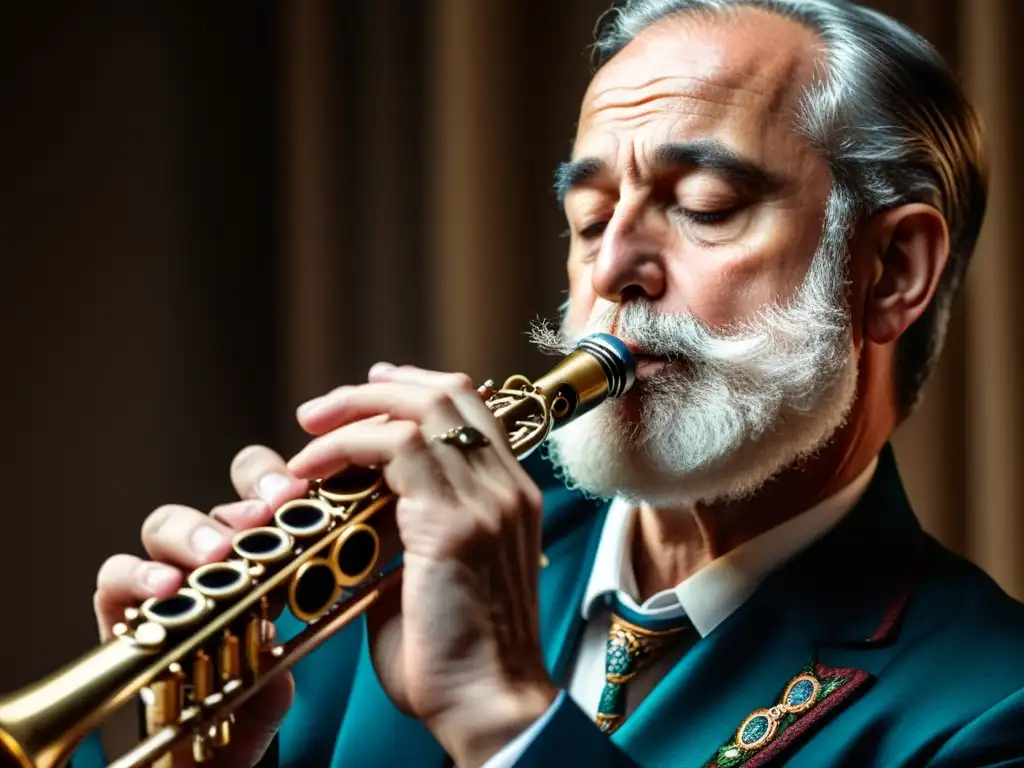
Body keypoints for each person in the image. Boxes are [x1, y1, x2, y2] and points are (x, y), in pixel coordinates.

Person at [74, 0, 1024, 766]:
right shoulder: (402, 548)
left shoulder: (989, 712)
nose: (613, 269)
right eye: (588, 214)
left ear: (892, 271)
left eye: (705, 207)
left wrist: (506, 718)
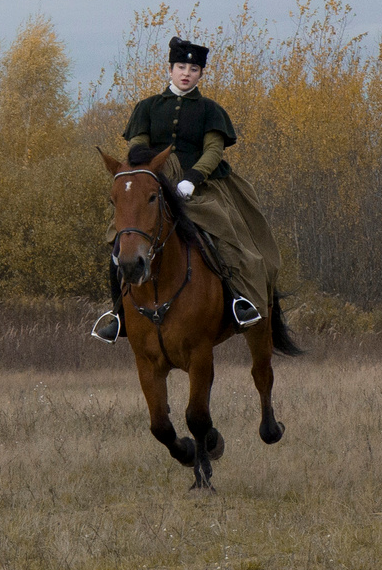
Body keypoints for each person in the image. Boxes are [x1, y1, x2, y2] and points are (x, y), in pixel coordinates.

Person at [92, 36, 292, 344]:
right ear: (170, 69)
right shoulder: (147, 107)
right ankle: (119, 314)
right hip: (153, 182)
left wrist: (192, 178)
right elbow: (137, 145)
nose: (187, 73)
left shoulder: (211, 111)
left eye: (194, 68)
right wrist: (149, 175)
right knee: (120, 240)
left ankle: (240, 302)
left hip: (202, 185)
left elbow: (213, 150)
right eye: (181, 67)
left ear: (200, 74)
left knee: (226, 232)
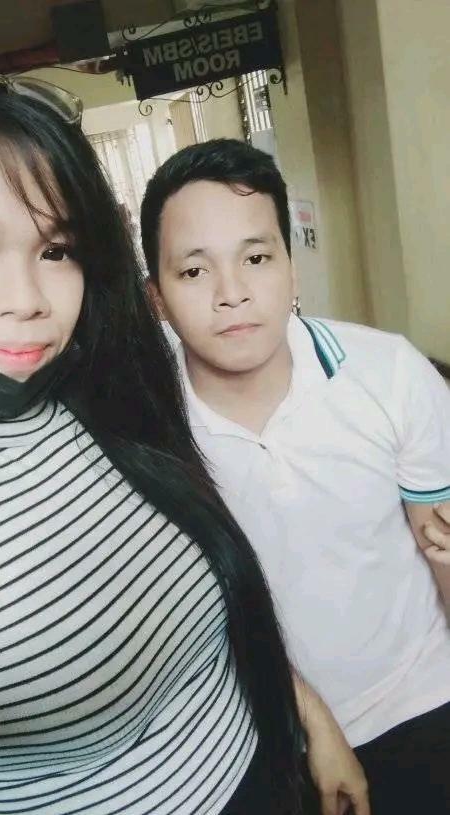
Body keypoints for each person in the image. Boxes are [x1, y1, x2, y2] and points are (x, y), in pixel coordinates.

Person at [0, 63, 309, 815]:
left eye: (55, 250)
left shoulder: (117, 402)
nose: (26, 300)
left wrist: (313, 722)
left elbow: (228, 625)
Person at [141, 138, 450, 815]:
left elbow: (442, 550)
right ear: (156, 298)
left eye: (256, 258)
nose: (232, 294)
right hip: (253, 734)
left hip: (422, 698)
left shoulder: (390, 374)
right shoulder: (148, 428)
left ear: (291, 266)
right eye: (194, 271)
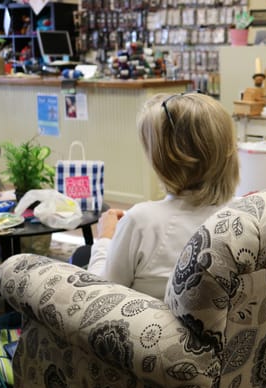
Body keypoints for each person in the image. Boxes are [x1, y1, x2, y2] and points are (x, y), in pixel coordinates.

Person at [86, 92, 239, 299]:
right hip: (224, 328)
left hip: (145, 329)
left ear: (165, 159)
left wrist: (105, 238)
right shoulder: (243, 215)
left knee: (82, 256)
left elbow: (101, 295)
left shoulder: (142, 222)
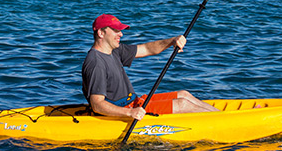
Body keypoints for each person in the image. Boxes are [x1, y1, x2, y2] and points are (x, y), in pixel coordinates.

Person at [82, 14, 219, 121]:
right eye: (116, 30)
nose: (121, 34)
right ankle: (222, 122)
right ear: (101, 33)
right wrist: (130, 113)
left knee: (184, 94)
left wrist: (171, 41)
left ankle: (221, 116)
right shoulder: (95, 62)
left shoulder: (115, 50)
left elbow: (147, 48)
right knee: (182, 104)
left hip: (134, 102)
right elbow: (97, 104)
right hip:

- **Work to complete**:
Beginning at the line that holds "right ear: (101, 33)", reproduce each line of the records above down to and including the last one.

- **Task solution**:
right ear: (101, 33)
right wrist: (130, 113)
left knee: (184, 94)
left wrist: (171, 41)
left ankle: (221, 116)
right shoulder: (95, 62)
left shoulder: (115, 50)
left elbow: (147, 48)
right knee: (182, 104)
left hip: (134, 102)
right elbow: (97, 104)
right hip:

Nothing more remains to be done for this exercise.